München, 27. November 2013 – Für Stephan Götzl, Präsident des Genossenschaftsverbands Bayern (GVB), ist der Koalitionsvertrag von CDU, CSU und SPD kein Meisterwerk: „Da haben sich drei Parteien im Minimalkonsens vereint. Das allein bringt unser Land noch nicht weiter."
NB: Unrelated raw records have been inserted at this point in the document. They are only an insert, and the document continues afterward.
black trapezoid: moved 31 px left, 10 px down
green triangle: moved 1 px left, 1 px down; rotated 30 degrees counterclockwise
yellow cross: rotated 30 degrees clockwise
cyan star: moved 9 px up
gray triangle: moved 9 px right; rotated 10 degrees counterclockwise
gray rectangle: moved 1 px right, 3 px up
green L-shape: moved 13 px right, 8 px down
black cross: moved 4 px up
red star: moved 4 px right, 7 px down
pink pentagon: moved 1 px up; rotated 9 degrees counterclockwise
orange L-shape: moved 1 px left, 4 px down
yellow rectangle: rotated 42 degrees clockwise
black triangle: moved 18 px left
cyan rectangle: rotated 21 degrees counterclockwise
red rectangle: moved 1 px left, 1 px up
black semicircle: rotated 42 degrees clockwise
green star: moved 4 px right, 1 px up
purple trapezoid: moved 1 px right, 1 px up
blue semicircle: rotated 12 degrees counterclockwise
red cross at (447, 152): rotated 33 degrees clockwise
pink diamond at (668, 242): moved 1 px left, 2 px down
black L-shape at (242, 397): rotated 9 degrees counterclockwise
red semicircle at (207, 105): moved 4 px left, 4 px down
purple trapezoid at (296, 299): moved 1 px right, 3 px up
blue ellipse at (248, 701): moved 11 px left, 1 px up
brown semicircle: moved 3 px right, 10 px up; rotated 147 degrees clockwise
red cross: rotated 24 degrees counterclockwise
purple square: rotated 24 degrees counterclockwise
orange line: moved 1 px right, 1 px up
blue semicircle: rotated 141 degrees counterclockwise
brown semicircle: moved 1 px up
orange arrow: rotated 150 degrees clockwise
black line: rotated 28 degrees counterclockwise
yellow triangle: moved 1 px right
Der Präsident der bayerischen Genossenschaften kritisiert insbesondere, dass der Vertrag mit Blick auf Belange der mittelständischen Wirtschaft wenig gehaltvoll sei. Er hätte sich ein kraftvolleres Plädoyer zugunsten des Mittelstands erwartet. Insbesondere angesichts vielfältiger Versuche aus Europa, die Leistungskraft der deutschen Wirtschaft regulatorisch zu drosseln.
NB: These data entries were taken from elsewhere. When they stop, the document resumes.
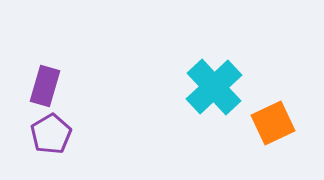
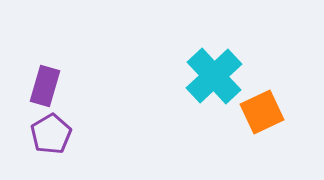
cyan cross: moved 11 px up
orange square: moved 11 px left, 11 px up
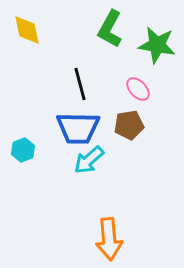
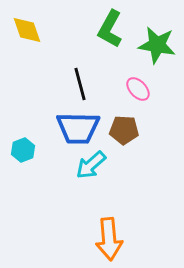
yellow diamond: rotated 8 degrees counterclockwise
brown pentagon: moved 5 px left, 5 px down; rotated 12 degrees clockwise
cyan arrow: moved 2 px right, 5 px down
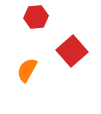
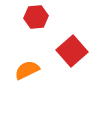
orange semicircle: rotated 35 degrees clockwise
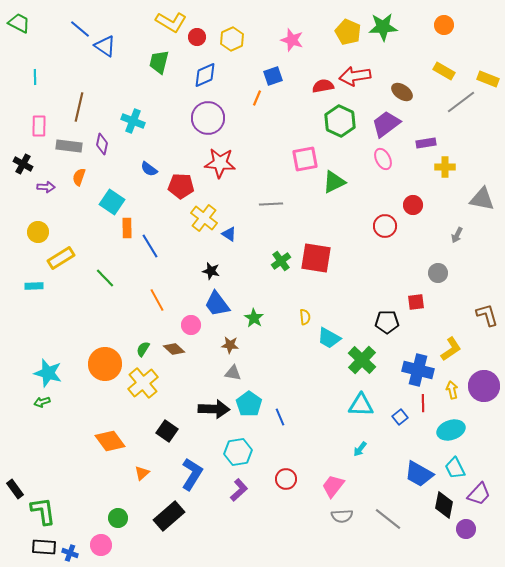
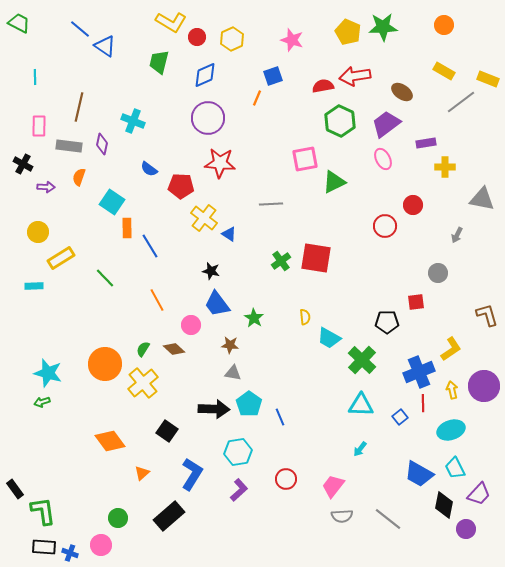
blue cross at (418, 370): moved 1 px right, 2 px down; rotated 36 degrees counterclockwise
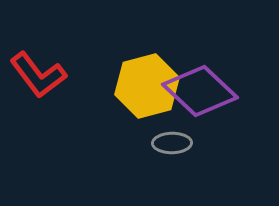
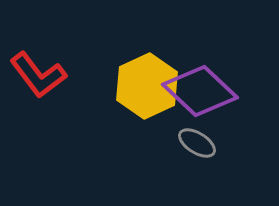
yellow hexagon: rotated 10 degrees counterclockwise
gray ellipse: moved 25 px right; rotated 33 degrees clockwise
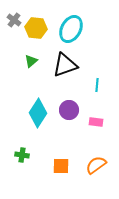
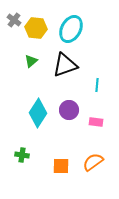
orange semicircle: moved 3 px left, 3 px up
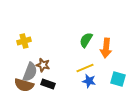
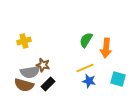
gray semicircle: rotated 60 degrees clockwise
black rectangle: rotated 64 degrees counterclockwise
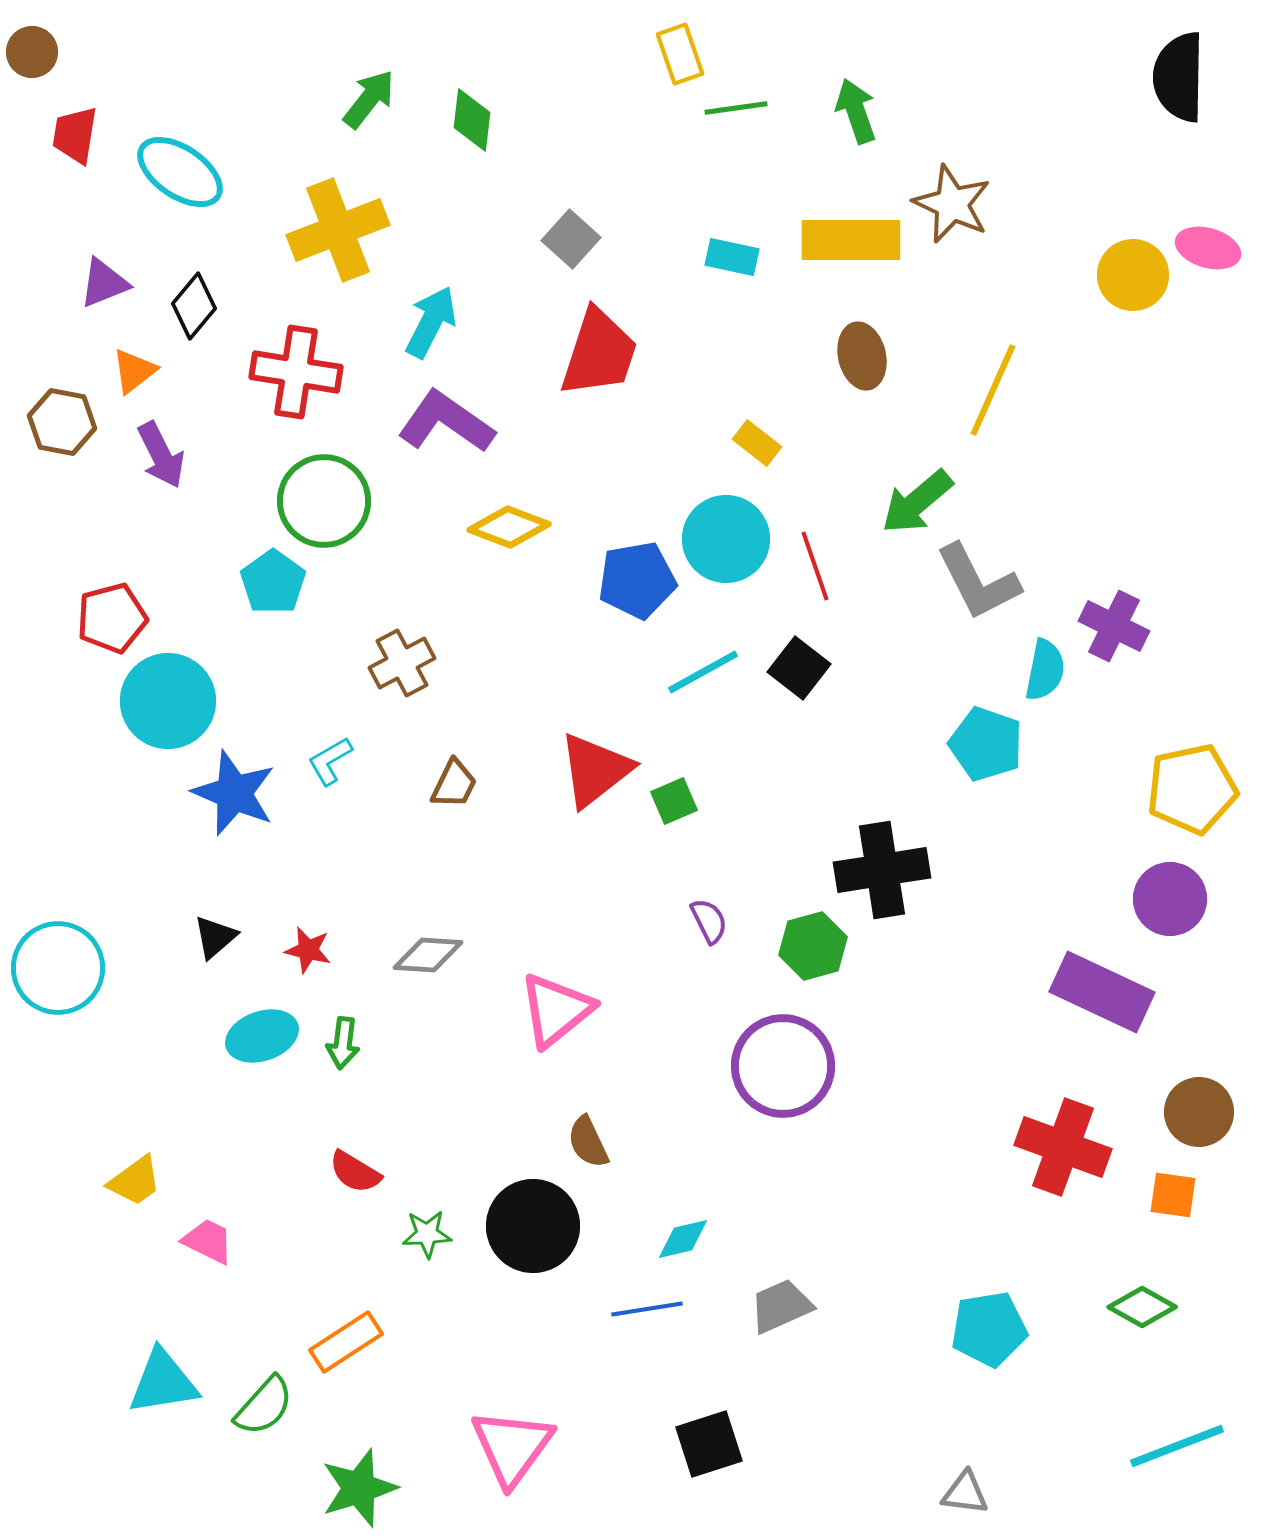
„Auch zu finanzwirtschaftlichen Themen hätte ich mir mehr gewünscht als die altbekannten Forderungen zur Bankenregulierung“, erklärt er. „Zudem wäre es klug gewesen, wenn die Koalitionsparteien sich für eine Regulierungspause ausgesprochen hätten. Denn vor allem die europäische Regulierungswut belastet besonders die für die Mittelstandsfinanzierung wichtigen Regionalbanken“, hält Götzl fest und fügt hinzu: „Angesichts der permanenten Angriffe der EU-Kommission auf deutsche Banken ist mir auch das Bekenntnis zum dreigliedrigen deutschen Bankensystem im Koalitionsvertrag  zu zurückhaltend."

Götzl verbindet seine Kritik allerdings auch mit einer Hoffnung: „Wenn es tatsächlich zu einer Regierungsbildung von CDU, CSU und SPD kommen sollte, dann haben ihre Vertreter vier Jahre Zeit zu beweisen, dass sie mehr können und wollen, als sie im Koalitionsvertrag dokumentiert haben." Insofern sei der papiergewordene Koalitionsvertrag das eine, die Fähigkeit zur politischen Gestaltung während der Legislaturperiode das andere.